WORK TO COMPLETE →
Here are the records. Write out exactly the lines between the one holding "right wrist: (182, 56, -32)" and the one holding "left ankle: (226, 139, -10)", inclusive.

DATA FOR THIS EXERCISE →
#####

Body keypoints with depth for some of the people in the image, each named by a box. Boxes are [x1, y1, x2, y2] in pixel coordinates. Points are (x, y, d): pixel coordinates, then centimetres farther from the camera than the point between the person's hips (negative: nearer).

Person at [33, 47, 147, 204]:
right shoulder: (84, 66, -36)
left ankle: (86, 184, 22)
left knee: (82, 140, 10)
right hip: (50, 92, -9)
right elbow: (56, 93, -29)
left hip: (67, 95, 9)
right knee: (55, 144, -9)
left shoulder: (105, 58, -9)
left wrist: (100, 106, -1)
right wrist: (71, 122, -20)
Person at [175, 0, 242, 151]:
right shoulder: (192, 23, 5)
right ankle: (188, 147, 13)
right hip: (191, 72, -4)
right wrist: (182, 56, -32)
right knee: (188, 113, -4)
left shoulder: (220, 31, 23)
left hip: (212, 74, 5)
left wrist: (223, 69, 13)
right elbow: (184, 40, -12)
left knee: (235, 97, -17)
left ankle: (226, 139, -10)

#####

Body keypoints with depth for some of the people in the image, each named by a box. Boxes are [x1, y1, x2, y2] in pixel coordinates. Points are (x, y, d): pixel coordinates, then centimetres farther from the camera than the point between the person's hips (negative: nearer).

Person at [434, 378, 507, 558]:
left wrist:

#####

SOLUTION FOR THIS PROBLEM →
right wrist: (182, 56, -32)
right knee: (188, 113, -4)
left shoulder: (220, 31, 23)
left hip: (212, 74, 5)
left wrist: (223, 69, 13)
right elbow: (184, 40, -12)
left knee: (235, 97, -17)
left ankle: (226, 139, -10)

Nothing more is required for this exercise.